- [PROMPT]
From the text below about the album Razors on Backstreet, reproduce word for word the part that opens with the words "Singles from Razors" and closes with "and producer Raveman.".

- [TEXT PROVIDED]
------
Studio album by Aural Vampire
- Released: December 7, 2013 (Japan) March 7, 2014 (Worldwide)
- Recorded: 2011–2013
- Genre: Darkwave, synthpop, gothic rock
- Length: 50:00
- Label: Yottabyte Records
- Producer: Raveman

Aural Vampire chronology
| Kerguelen Vortex EP (2011) | Razors on Backstreet (2013) | Mimic Your Hairstyle (2014) |

Singles from Razors on Backstreet
- "Soloween" Released: October 10, 2012;

= Razors on Backstreet =

Stylized as RAZORS ON BACKSTREET, the third studio album by Japanese Darkwave band Aural Vampire was released December 7, 2013 in Japan and internationally on March 7, 2014.

==Overview==

===Musical style===
The album features a much heavier, rock-influenced style of music. The album is the first to feature new band members; Wu-Chy on bass, Higuchuuhei on guitar, Zen on keyboard, and Izu on drums. Previous releases (with the exception of "Soloween") featured only lead-vocalist Exo-Chika and producer Raveman.

===Artwork and theme===
The album has an 1980s horror theme. Both the cover and title of the album are an allusion to the 1984 American horror slasher film, A Nightmare on Elm Street. This is the band's first album cover to not feature lead-singer Exo-Chika, instead it features only their producer, Raveman.
------
- [INFORMATION GIVEN]
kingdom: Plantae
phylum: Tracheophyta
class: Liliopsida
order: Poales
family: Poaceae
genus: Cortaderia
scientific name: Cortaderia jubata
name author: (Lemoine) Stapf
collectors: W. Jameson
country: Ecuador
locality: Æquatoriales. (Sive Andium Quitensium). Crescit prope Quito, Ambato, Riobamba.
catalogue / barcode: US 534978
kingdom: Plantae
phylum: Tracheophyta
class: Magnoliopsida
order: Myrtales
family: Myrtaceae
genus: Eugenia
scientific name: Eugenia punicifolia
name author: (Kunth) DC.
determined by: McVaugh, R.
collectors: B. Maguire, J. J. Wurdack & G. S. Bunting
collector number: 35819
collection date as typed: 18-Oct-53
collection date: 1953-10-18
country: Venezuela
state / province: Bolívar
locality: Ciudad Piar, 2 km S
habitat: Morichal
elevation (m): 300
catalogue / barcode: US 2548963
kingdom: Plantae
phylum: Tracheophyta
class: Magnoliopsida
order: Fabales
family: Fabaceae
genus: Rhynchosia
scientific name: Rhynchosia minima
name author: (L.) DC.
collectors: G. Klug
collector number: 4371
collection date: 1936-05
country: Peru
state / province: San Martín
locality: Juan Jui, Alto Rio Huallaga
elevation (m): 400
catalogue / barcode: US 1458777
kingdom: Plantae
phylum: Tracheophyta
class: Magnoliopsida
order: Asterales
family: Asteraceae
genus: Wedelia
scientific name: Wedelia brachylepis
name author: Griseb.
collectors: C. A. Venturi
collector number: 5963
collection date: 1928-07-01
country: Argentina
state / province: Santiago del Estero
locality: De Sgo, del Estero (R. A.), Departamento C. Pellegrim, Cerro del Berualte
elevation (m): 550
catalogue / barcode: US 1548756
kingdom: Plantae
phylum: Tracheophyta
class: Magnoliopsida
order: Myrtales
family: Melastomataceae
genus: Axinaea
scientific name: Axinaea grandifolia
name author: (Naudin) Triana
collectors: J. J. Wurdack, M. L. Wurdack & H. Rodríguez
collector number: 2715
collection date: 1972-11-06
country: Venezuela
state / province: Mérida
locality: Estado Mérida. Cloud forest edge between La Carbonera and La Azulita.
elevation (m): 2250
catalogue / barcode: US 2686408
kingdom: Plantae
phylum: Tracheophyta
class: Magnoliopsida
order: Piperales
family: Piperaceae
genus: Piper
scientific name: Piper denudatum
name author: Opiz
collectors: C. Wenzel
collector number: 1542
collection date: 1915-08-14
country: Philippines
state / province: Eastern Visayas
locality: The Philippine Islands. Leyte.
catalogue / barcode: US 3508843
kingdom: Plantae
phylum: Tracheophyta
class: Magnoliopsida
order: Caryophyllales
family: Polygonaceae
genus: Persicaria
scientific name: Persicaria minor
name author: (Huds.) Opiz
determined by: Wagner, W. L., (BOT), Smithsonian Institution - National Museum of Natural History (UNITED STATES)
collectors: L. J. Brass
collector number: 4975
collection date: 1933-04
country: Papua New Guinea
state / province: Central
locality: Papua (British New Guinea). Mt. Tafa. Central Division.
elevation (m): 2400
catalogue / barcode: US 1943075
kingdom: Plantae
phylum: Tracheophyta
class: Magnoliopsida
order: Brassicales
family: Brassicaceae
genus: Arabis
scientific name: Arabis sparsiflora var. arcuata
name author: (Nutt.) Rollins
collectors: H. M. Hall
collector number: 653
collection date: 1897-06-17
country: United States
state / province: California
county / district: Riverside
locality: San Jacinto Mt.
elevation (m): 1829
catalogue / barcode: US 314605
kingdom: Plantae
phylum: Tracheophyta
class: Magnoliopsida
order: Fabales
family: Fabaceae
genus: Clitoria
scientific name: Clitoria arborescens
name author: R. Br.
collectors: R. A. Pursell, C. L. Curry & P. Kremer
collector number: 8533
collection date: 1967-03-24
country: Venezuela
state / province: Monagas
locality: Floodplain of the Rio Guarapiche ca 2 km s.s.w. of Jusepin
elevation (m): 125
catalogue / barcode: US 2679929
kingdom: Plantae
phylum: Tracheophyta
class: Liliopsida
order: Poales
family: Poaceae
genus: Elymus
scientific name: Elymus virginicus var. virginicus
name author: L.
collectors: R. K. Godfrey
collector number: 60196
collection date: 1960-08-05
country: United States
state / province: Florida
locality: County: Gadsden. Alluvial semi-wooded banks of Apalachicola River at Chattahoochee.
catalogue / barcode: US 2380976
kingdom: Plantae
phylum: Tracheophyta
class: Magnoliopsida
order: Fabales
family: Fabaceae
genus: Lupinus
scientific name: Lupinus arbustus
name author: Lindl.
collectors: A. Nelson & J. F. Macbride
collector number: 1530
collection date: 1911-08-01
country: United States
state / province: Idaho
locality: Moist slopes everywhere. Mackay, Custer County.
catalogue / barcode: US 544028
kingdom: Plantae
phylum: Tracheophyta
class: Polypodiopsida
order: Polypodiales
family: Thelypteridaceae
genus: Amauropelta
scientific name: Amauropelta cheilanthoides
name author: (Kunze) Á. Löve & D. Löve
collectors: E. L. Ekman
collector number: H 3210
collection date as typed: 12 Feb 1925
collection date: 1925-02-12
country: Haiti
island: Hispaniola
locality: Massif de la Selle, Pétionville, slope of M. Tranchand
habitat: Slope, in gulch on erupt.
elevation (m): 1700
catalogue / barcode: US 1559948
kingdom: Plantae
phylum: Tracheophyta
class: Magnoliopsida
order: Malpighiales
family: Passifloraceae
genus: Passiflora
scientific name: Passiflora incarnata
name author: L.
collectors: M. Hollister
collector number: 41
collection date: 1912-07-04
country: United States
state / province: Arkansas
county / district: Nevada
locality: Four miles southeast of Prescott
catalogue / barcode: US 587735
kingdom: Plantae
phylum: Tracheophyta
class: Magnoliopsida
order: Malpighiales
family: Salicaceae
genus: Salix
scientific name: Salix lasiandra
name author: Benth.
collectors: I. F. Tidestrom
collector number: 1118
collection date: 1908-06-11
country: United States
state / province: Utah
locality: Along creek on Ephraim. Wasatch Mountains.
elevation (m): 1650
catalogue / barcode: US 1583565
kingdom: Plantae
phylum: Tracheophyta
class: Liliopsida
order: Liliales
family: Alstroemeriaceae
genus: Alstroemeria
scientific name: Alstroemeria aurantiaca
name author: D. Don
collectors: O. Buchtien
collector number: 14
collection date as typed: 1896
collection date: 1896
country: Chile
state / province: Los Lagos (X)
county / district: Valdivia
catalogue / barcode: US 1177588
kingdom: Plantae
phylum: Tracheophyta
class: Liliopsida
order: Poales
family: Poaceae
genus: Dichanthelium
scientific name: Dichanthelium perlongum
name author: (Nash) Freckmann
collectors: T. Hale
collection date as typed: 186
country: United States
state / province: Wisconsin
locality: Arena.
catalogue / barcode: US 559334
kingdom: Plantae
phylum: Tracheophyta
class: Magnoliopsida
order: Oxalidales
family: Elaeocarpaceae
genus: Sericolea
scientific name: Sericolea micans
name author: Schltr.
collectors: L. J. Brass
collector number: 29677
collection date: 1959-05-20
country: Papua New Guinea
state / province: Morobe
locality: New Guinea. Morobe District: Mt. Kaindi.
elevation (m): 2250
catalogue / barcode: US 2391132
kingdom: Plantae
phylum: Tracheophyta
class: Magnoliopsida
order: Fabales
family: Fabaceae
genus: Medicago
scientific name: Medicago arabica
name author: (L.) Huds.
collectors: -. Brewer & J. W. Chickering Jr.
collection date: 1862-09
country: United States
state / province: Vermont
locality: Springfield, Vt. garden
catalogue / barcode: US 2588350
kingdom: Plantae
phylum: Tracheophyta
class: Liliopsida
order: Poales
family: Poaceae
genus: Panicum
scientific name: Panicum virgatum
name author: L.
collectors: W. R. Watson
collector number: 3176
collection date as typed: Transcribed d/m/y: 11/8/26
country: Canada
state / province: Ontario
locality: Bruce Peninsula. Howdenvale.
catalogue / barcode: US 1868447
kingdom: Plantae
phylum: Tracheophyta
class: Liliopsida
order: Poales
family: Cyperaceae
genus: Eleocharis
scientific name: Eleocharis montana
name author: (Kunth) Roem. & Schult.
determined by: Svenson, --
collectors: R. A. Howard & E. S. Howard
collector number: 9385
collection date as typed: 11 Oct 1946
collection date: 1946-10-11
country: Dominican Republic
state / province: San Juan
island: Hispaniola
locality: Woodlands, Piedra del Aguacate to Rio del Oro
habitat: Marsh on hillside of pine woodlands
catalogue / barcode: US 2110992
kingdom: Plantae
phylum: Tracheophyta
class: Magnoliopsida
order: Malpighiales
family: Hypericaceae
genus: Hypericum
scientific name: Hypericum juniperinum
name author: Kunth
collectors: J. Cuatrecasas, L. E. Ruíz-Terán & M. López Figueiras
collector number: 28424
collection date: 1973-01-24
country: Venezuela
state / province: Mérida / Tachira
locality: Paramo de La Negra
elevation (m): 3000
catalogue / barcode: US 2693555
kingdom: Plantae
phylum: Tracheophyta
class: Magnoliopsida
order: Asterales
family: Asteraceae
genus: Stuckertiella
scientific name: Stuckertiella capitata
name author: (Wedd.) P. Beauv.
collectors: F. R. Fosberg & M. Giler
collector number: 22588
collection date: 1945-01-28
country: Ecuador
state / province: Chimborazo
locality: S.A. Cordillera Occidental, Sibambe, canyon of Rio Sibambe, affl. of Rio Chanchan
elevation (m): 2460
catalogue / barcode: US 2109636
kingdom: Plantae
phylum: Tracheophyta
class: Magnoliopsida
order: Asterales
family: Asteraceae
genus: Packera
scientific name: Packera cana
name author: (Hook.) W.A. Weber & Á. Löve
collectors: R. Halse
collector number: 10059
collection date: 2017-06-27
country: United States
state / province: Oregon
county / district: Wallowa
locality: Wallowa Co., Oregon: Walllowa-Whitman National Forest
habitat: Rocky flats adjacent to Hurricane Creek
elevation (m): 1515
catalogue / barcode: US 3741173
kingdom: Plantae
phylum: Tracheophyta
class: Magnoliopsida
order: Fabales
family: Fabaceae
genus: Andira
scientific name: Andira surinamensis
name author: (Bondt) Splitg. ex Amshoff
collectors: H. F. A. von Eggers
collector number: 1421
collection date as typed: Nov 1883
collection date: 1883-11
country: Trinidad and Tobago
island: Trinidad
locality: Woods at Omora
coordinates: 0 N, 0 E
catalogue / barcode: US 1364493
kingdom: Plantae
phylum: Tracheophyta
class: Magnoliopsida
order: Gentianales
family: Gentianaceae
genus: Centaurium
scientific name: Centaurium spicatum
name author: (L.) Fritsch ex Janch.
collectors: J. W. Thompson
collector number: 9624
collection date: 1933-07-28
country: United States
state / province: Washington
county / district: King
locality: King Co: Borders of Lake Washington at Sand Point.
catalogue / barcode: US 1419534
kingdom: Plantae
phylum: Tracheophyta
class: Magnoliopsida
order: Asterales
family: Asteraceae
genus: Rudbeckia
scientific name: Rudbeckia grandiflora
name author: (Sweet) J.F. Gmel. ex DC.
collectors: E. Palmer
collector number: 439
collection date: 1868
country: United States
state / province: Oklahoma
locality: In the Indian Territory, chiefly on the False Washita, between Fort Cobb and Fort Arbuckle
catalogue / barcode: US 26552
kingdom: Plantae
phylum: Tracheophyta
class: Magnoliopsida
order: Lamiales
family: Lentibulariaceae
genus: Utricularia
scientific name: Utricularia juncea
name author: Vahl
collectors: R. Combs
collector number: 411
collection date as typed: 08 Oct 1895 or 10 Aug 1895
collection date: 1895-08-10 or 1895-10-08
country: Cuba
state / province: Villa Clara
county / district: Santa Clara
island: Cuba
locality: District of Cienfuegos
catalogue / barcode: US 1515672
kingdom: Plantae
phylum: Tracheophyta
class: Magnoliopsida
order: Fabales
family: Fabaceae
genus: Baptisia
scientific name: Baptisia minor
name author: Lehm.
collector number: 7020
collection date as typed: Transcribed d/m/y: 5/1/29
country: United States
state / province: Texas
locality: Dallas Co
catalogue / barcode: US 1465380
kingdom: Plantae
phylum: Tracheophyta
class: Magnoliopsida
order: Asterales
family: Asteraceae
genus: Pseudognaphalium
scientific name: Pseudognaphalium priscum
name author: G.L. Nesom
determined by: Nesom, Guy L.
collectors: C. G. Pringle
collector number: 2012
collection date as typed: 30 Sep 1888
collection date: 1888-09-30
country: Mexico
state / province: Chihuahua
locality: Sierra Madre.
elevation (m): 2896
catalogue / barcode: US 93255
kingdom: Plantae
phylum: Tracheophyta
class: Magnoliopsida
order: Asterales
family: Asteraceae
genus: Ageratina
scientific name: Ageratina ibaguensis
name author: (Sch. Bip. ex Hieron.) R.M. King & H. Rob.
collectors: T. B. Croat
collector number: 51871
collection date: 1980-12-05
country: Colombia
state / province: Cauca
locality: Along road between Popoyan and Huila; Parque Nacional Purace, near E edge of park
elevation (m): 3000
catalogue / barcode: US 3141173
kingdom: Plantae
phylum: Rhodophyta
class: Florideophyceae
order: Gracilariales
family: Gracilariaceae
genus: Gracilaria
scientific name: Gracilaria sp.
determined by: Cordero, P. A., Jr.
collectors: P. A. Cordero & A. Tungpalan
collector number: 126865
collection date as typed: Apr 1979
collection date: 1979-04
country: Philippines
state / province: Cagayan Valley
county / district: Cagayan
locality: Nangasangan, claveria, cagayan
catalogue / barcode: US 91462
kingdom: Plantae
------
- [OUTPUT OF THE TASK]
Singles from Razors on Backstreet
- "Soloween" Released: October 10, 2012;

= Razors on Backstreet =

Stylized as RAZORS ON BACKSTREET, the third studio album by Japanese Darkwave band Aural Vampire was released December 7, 2013 in Japan and internationally on March 7, 2014.

==Overview==

===Musical style===
The album features a much heavier, rock-influenced style of music. The album is the first to feature new band members; Wu-Chy on bass, Higuchuuhei on guitar, Zen on keyboard, and Izu on drums. Previous releases (with the exception of "Soloween") featured only lead-vocalist Exo-Chika and producer Raveman.